* _Using the information_:
**A)** Answer these questions about the story of the midnight workout in Medellin:
(i) What time is it at the gym?
(ii) What color are all the metal bars painted?
(iii) Why do the weights have chains on them?
**B)** List every Spanish number word counted out loud in the story of the midnight workout in Medellin.
**C)** Carry the story of the midnight workout in Medellin forward from its last line, keeping the same first-person, present-tense voice.

══ Document passage

Yes, after a few shots of tequila, my friends and I are at an outdoor gym in the bustling, humid downtown of Medellin called Parque Lleras. It’s midnight.

The yellow streetlights are shining through the mist, and the whole wide nighttime world is a little silly and a little whirly. We’re capping off our first night out on the town. We’ve been holed up for COVID measures for a day or two, and now we’re uncaged and running a little wild.

The city is surrounded by rainforest landscape. Overhead, big green jungle palms are luffing a little bit. There’s a creek somewhere nearby. We can hear rippling water, but we can’t really see it.

Under the palms, there are barbells, pull-up bars, and dip bars. The weights have chains on them so you can’t steal them. All the metal bars are painted yellow. We’re in our night out collared shirts, dress pants and shoes. Not exactly gym wear, but who cares?

I’ve got a deadlift bar that’s linked to a big rattling chain running to the ground. I’m yanking the bar upward. We’re all counting each other’s reps in Spanish.

Uno! Dos! Tres!

Two Colombian gym bros are pumping chained-up barbells in the corner laughing at the drunken Gringos.

Cuatro! Cinco! Seis!

════
══ Provided material

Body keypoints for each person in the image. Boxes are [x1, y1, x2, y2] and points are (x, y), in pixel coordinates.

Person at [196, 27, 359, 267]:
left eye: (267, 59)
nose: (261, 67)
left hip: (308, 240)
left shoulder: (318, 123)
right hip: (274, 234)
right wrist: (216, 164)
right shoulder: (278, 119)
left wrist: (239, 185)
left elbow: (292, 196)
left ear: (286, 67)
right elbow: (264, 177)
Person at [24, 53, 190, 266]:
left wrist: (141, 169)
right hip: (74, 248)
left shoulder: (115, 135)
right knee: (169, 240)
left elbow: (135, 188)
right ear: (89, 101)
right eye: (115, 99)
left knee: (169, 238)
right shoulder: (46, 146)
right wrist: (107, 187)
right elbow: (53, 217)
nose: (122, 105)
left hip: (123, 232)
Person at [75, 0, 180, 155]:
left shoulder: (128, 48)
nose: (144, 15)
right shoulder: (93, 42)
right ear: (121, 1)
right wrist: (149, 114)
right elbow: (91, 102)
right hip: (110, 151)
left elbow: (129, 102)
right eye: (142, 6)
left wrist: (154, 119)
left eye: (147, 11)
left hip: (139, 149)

════

* _Results of the tasks_:
**A)**
(i) Midnight.
(ii) Yellow.
(iii) So you can't steal them.

**B)** Uno, Dos, Tres, Cuatro, Cinco, Seis

**C)**
Then a new friend of ours, some mobile phone millionaire who expatriated, is wandering out in the middle of the road, walking off some soreness from the squat rack.

A yellow cab whips around the corner and screeches around him.

“What? Come at me bro!” screams the millionaire, arms spread out.

And what intoxicant can make a creature of flesh and bone look at two tons of 65-mile-an-hour metal and say, “come at me bro?” It’s Colombia. Use your imagination.

All is well once more, but we just have to keep it that way. It’s clearly time to go home, to get off the street.

We say sorry and gracias to the gym bros in the corner.

They laugh and say no, no, thank you guys.

And on that note, we stumble back to the apartment.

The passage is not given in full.